What Sets Spark Apart?

There are many reasons to choose Spark, but three are key:

Simplicity: Spark’s capabilities are accessible via a set of rich APIs, all designed specifically for interacting quickly and easily with data at scale. These APIs are well documented and structured in a way that makes it straightforward for data scientists and application developers to quickly put Spark to work.
Speed: Spark is designed for speed, operating both in memory and on disk. Using Spark, a team of people from Databricks tied for first place with a team from University of California, San Diego in the 2014 Daytona Gray Sort 100TB Benchmark challenge. The challenge involves processing a static data set; the Databricks team was able to process 100 terabytes of data stored on solid-state drives in just 23 minutes, and the previous winner took 72 minutes by using Hadoop and a different cluster configuration. Spark can perform even better when supporting interactive queries of data stored in memory. In those situations, there are claims that Spark can be 100 times faster than Hadoop’s MapReduce.

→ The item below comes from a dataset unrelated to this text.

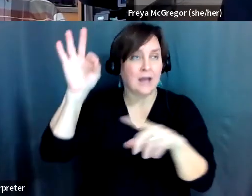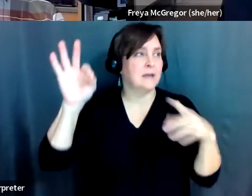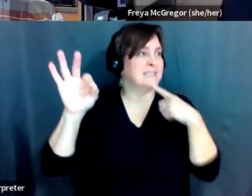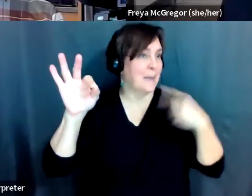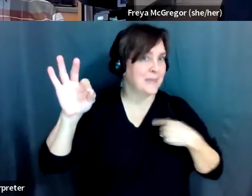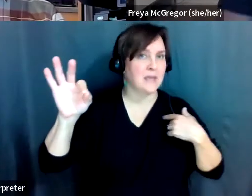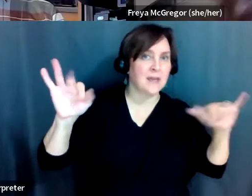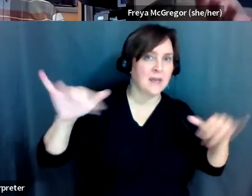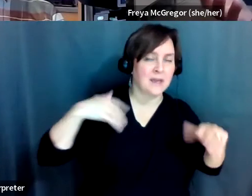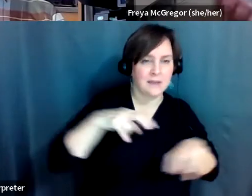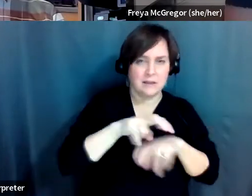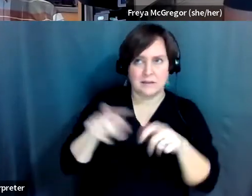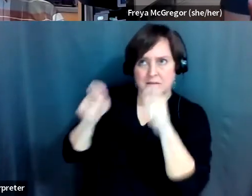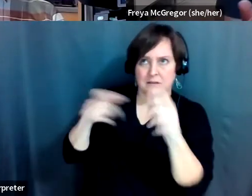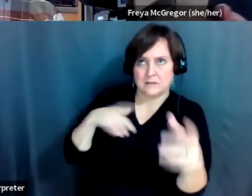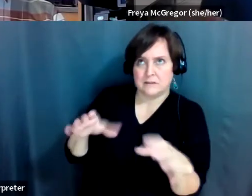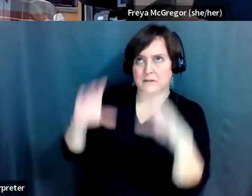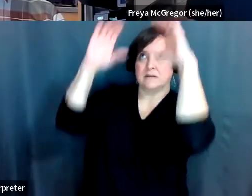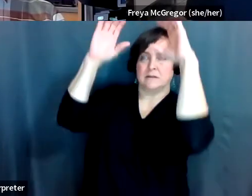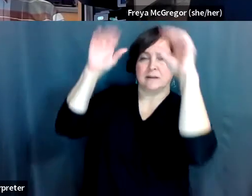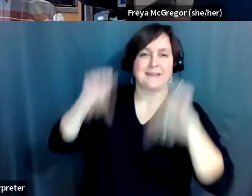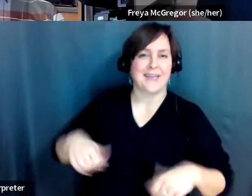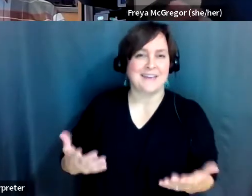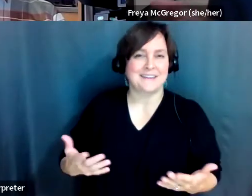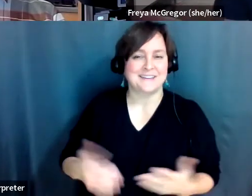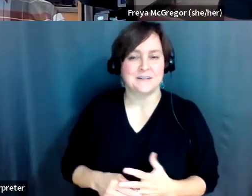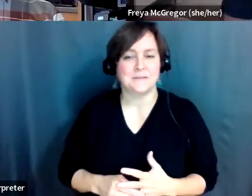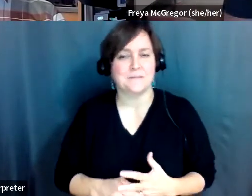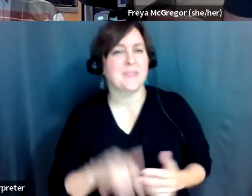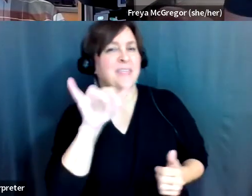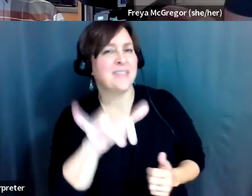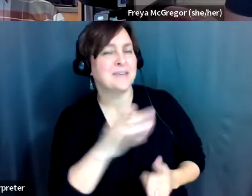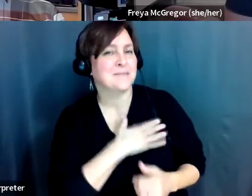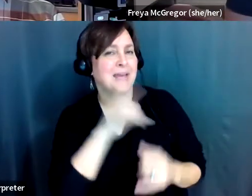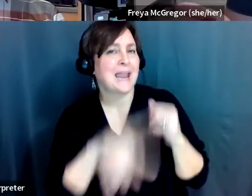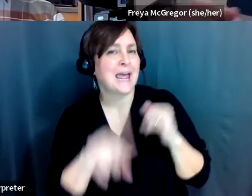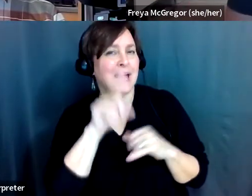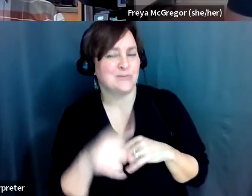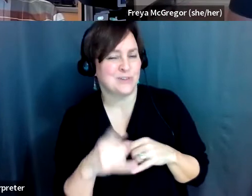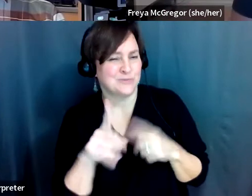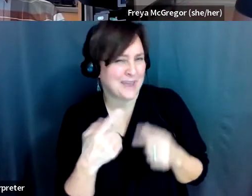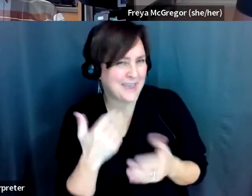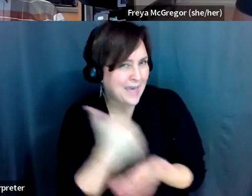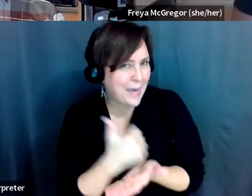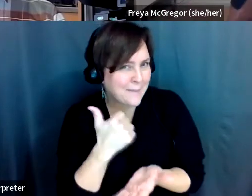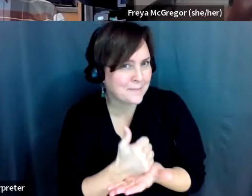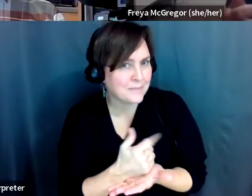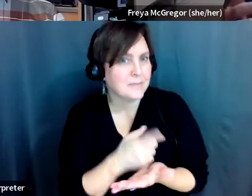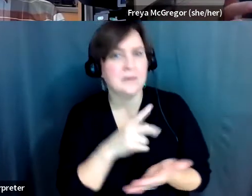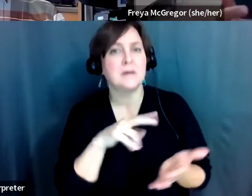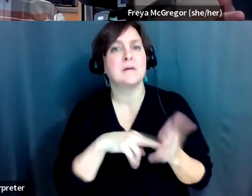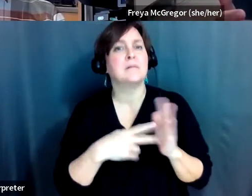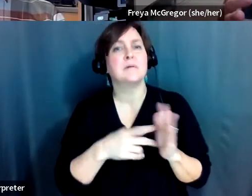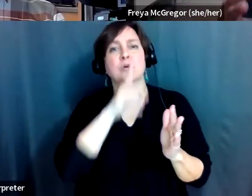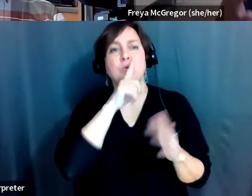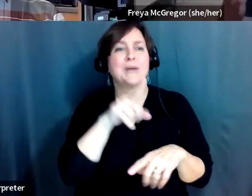So, yeah. So, that's that, and that kind of pulls back into that last question about help. It's not that you have any trouble getting on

Support: Spark supports a range of programming languages, including Java, Python, R, and Scala. Although often closely associated with HDFS, Spark includes native support for tight integration with a number of leading storage solutions in the Hadoop ecosystem and beyond. Furthermore, the Apache Spark community is large, active, and international. A growing set of commercial providers including Databricks, IBM, and all of the main Hadoop vendors deliver comprehensive support for Spark-based solutions.